** Opening Data for this task block **

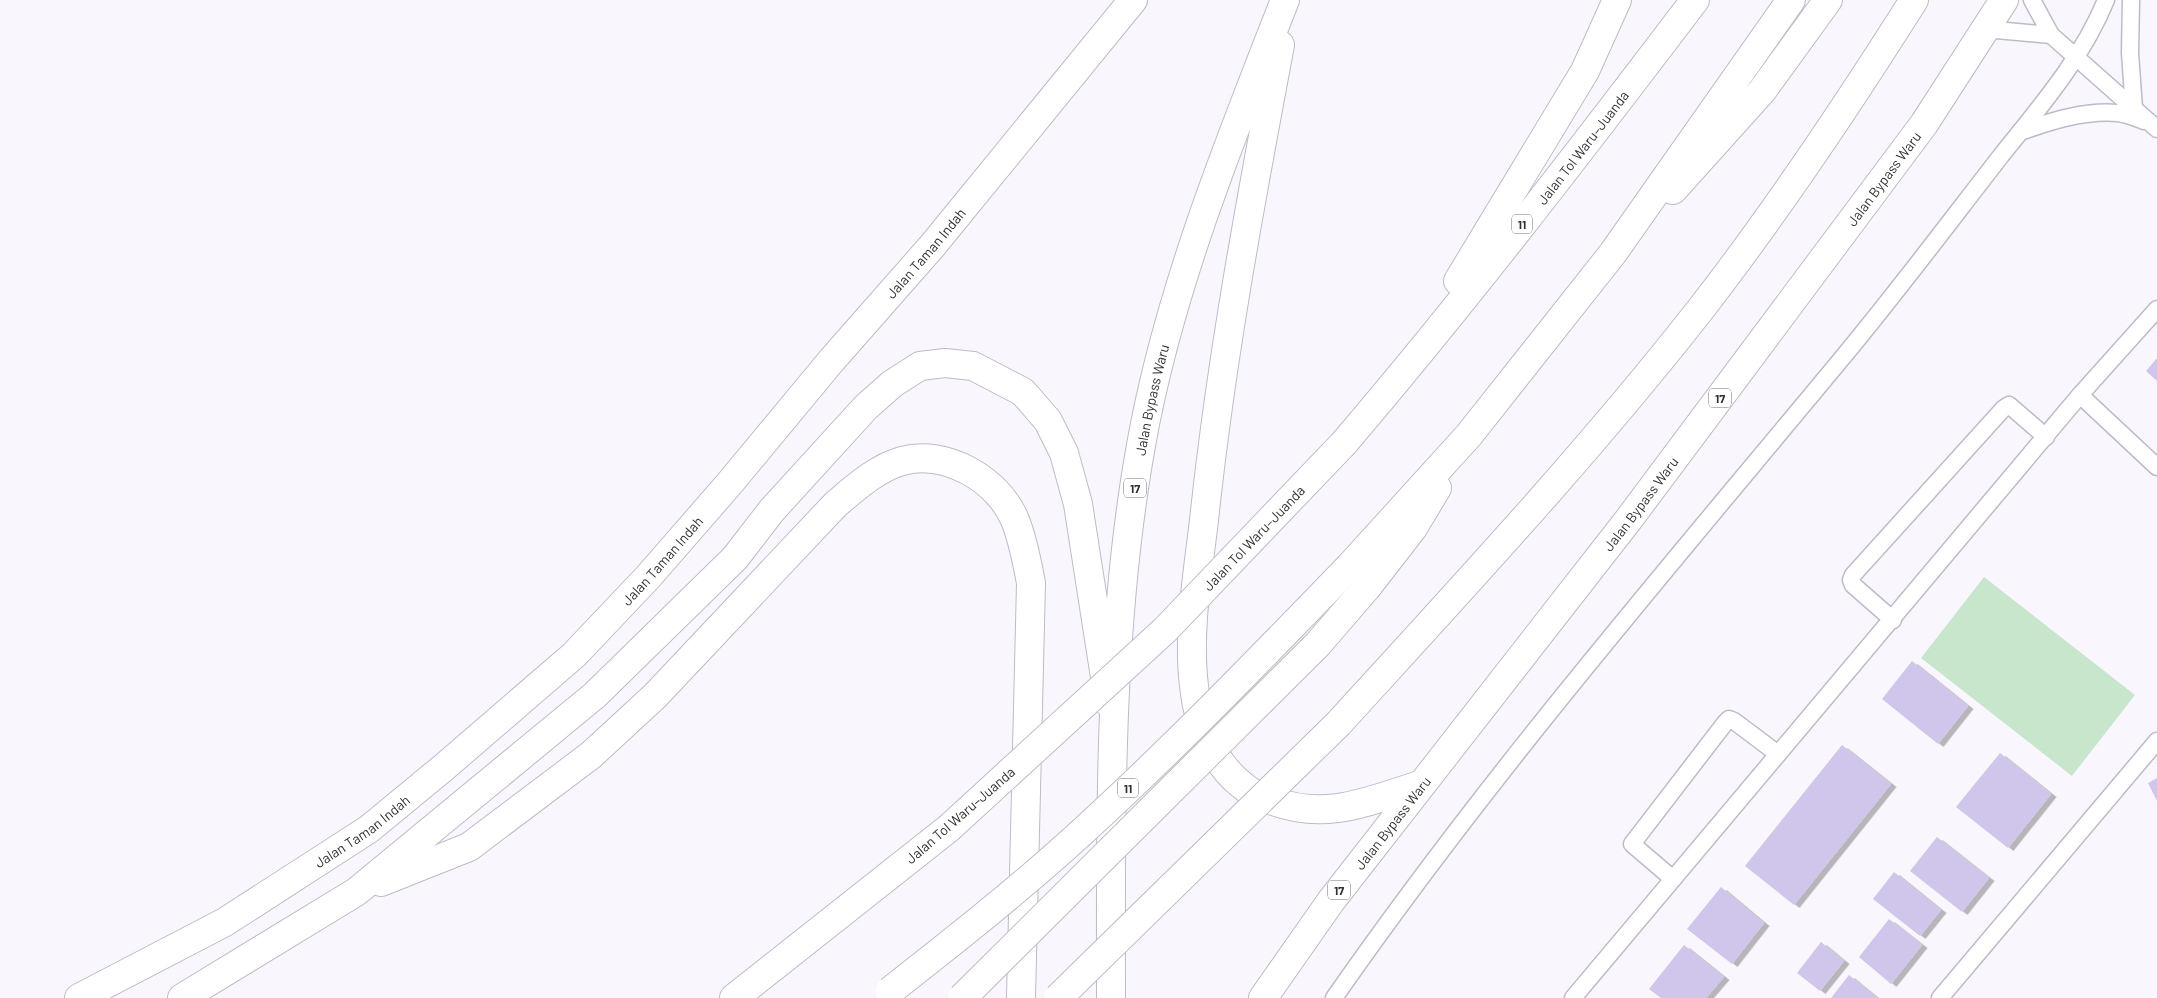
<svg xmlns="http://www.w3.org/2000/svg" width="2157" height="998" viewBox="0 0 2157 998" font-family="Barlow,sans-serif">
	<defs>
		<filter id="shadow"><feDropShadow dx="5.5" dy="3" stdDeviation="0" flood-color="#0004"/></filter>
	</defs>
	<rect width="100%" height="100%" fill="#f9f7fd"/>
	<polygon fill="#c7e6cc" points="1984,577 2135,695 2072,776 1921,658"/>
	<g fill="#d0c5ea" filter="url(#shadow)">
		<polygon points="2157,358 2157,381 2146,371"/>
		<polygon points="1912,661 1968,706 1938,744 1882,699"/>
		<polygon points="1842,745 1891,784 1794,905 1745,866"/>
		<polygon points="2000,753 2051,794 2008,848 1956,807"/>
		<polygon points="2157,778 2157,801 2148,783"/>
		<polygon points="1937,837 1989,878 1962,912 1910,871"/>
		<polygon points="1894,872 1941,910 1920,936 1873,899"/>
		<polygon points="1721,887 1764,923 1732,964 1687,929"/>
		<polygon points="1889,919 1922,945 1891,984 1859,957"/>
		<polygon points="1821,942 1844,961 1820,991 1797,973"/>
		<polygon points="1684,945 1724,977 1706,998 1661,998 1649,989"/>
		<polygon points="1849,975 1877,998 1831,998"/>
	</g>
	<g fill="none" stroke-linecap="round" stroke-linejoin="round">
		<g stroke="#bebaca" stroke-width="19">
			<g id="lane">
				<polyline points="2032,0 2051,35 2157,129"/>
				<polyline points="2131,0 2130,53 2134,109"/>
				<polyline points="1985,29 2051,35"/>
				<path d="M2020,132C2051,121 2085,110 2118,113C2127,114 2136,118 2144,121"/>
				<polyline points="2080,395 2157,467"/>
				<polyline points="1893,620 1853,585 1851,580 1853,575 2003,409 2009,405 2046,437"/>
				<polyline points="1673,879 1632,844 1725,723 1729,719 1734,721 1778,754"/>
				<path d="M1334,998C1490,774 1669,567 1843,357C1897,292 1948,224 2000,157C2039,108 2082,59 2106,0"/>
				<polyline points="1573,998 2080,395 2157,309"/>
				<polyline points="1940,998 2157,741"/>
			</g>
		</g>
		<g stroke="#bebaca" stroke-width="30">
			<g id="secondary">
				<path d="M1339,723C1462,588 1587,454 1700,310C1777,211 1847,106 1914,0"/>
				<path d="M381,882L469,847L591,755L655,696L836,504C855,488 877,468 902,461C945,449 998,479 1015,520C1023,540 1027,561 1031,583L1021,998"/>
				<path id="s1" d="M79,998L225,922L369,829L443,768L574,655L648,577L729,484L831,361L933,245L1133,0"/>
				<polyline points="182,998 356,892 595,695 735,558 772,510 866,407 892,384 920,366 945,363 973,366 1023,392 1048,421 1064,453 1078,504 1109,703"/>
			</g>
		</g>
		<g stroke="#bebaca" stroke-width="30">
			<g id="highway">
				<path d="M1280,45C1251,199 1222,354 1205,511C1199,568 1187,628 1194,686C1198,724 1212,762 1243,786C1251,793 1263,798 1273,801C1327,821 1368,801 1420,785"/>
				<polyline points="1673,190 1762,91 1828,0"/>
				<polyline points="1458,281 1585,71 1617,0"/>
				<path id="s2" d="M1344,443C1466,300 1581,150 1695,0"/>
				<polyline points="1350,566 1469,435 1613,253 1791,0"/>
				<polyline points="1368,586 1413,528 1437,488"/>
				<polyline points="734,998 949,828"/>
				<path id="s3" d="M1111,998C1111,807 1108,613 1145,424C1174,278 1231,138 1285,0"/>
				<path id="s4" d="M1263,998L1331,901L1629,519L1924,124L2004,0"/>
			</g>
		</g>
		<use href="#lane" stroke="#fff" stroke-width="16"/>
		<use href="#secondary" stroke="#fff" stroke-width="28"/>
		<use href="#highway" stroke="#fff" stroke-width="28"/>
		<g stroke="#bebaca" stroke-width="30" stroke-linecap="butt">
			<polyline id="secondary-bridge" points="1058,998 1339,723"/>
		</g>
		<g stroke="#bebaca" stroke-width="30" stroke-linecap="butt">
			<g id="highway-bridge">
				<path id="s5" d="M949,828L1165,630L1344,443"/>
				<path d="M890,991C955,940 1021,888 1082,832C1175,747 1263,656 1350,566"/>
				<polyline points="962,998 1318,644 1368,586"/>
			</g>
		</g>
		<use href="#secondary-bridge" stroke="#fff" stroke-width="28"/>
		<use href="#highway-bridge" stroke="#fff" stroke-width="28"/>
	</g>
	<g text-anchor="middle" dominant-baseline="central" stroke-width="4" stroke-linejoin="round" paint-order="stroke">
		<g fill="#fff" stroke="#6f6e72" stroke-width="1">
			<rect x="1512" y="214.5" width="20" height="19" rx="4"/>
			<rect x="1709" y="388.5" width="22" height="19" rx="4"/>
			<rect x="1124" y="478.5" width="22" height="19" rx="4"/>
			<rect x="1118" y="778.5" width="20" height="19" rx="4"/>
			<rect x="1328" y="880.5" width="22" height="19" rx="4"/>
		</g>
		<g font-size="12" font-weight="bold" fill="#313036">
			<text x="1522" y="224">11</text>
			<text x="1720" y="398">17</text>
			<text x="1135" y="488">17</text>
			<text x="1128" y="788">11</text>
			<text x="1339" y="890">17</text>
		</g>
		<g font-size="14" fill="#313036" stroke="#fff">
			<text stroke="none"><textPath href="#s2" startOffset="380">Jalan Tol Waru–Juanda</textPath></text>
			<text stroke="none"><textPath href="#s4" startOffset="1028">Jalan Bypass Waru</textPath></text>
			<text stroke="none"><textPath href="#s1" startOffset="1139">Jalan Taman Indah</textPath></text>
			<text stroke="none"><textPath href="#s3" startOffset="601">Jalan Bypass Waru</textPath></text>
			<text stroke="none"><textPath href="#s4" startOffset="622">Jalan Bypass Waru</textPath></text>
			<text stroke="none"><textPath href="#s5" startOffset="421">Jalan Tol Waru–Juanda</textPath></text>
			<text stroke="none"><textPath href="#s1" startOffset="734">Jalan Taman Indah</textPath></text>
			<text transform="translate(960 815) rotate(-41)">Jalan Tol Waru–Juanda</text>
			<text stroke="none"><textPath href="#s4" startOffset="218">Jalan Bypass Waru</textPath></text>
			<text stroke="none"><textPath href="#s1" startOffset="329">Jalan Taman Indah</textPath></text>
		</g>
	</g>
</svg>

** Closing Data for this task block **

▶ **Task objective**: Nothing may be altered when you restate the records, but every picture must be dropped.

▶ **Exercise response**:
<svg xmlns="http://www.w3.org/2000/svg" width="2157" height="998" viewBox="0 0 2157 998" font-family="Barlow,sans-serif">
	<defs>
		<filter id="shadow"><feDropShadow dx="5.5" dy="3" stdDeviation="0" flood-color="#0004"/></filter>
	</defs>
	<rect width="100%" height="100%" fill="#f9f7fd"/>
	<polygon fill="#c7e6cc" points="1984,577 2135,695 2072,776 1921,658"/>
	<g fill="#d0c5ea" filter="url(#shadow)">
		<polygon points="2157,358 2157,381 2146,371"/>
		<polygon points="1912,661 1968,706 1938,744 1882,699"/>
		<polygon points="1842,745 1891,784 1794,905 1745,866"/>
		<polygon points="2000,753 2051,794 2008,848 1956,807"/>
		<polygon points="2157,778 2157,801 2148,783"/>
		<polygon points="1937,837 1989,878 1962,912 1910,871"/>
		<polygon points="1894,872 1941,910 1920,936 1873,899"/>
		<polygon points="1721,887 1764,923 1732,964 1687,929"/>
		<polygon points="1889,919 1922,945 1891,984 1859,957"/>
		<polygon points="1821,942 1844,961 1820,991 1797,973"/>
		<polygon points="1684,945 1724,977 1706,998 1661,998 1649,989"/>
		<polygon points="1849,975 1877,998 1831,998"/>
	</g>
	<g fill="none" stroke-linecap="round" stroke-linejoin="round">
		<g stroke="#bebaca" stroke-width="19">
			<g id="lane">
				<polyline points="2032,0 2051,35 2157,129"/>
				<polyline points="2131,0 2130,53 2134,109"/>
				<polyline points="1985,29 2051,35"/>
				<path d="M2020,132C2051,121 2085,110 2118,113C2127,114 2136,118 2144,121"/>
				<polyline points="2080,395 2157,467"/>
				<polyline points="1893,620 1853,585 1851,580 1853,575 2003,409 2009,405 2046,437"/>
				<polyline points="1673,879 1632,844 1725,723 1729,719 1734,721 1778,754"/>
				<path d="M1334,998C1490,774 1669,567 1843,357C1897,292 1948,224 2000,157C2039,108 2082,59 2106,0"/>
				<polyline points="1573,998 2080,395 2157,309"/>
				<polyline points="1940,998 2157,741"/>
			</g>
		</g>
		<g stroke="#bebaca" stroke-width="30">
			<g id="secondary">
				<path d="M1339,723C1462,588 1587,454 1700,310C1777,211 1847,106 1914,0"/>
				<path d="M381,882L469,847L591,755L655,696L836,504C855,488 877,468 902,461C945,449 998,479 1015,520C1023,540 1027,561 1031,583L1021,998"/>
				<path id="s1" d="M79,998L225,922L369,829L443,768L574,655L648,577L729,484L831,361L933,245L1133,0"/>
				<polyline points="182,998 356,892 595,695 735,558 772,510 866,407 892,384 920,366 945,363 973,366 1023,392 1048,421 1064,453 1078,504 1109,703"/>
			</g>
		</g>
		<g stroke="#bebaca" stroke-width="30">
			<g id="highway">
				<path d="M1280,45C1251,199 1222,354 1205,511C1199,568 1187,628 1194,686C1198,724 1212,762 1243,786C1251,793 1263,798 1273,801C1327,821 1368,801 1420,785"/>
				<polyline points="1673,190 1762,91 1828,0"/>
				<polyline points="1458,281 1585,71 1617,0"/>
				<path id="s2" d="M1344,443C1466,300 1581,150 1695,0"/>
				<polyline points="1350,566 1469,435 1613,253 1791,0"/>
				<polyline points="1368,586 1413,528 1437,488"/>
				<polyline points="734,998 949,828"/>
				<path id="s3" d="M1111,998C1111,807 1108,613 1145,424C1174,278 1231,138 1285,0"/>
				<path id="s4" d="M1263,998L1331,901L1629,519L1924,124L2004,0"/>
			</g>
		</g>
		<use href="#lane" stroke="#fff" stroke-width="16"/>
		<use href="#secondary" stroke="#fff" stroke-width="28"/>
		<use href="#highway" stroke="#fff" stroke-width="28"/>
		<g stroke="#bebaca" stroke-width="30" stroke-linecap="butt">
			<polyline id="secondary-bridge" points="1058,998 1339,723"/>
		</g>
		<g stroke="#bebaca" stroke-width="30" stroke-linecap="butt">
			<g id="highway-bridge">
				<path id="s5" d="M949,828L1165,630L1344,443"/>
				<path d="M890,991C955,940 1021,888 1082,832C1175,747 1263,656 1350,566"/>
				<polyline points="962,998 1318,644 1368,586"/>
			</g>
		</g>
		<use href="#secondary-bridge" stroke="#fff" stroke-width="28"/>
		<use href="#highway-bridge" stroke="#fff" stroke-width="28"/>
	</g>
	<g text-anchor="middle" dominant-baseline="central" stroke-width="4" stroke-linejoin="round" paint-order="stroke">
		<g fill="#fff" stroke="#6f6e72" stroke-width="1">
			<rect x="1512" y="214.5" width="20" height="19" rx="4"/>
			<rect x="1709" y="388.5" width="22" height="19" rx="4"/>
			<rect x="1124" y="478.5" width="22" height="19" rx="4"/>
			<rect x="1118" y="778.5" width="20" height="19" rx="4"/>
			<rect x="1328" y="880.5" width="22" height="19" rx="4"/>
		</g>
		<g font-size="12" font-weight="bold" fill="#313036">
			<text x="1522" y="224">11</text>
			<text x="1720" y="398">17</text>
			<text x="1135" y="488">17</text>
			<text x="1128" y="788">11</text>
			<text x="1339" y="890">17</text>
		</g>
		<g font-size="14" fill="#313036" stroke="#fff">
			<text stroke="none"><textPath href="#s2" startOffset="380">Jalan Tol Waru–Juanda</textPath></text>
			<text stroke="none"><textPath href="#s4" startOffset="1028">Jalan Bypass Waru</textPath></text>
			<text stroke="none"><textPath href="#s1" startOffset="1139">Jalan Taman Indah</textPath></text>
			<text stroke="none"><textPath href="#s3" startOffset="601">Jalan Bypass Waru</textPath></text>
			<text stroke="none"><textPath href="#s4" startOffset="622">Jalan Bypass Waru</textPath></text>
			<text stroke="none"><textPath href="#s5" startOffset="421">Jalan Tol Waru–Juanda</textPath></text>
			<text stroke="none"><textPath href="#s1" startOffset="734">Jalan Taman Indah</textPath></text>
			<text transform="translate(960 815) rotate(-41)">Jalan Tol Waru–Juanda</text>
			<text stroke="none"><textPath href="#s4" startOffset="218">Jalan Bypass Waru</textPath></text>
			<text stroke="none"><textPath href="#s1" startOffset="329">Jalan Taman Indah</textPath></text>
		</g>
	</g>
</svg>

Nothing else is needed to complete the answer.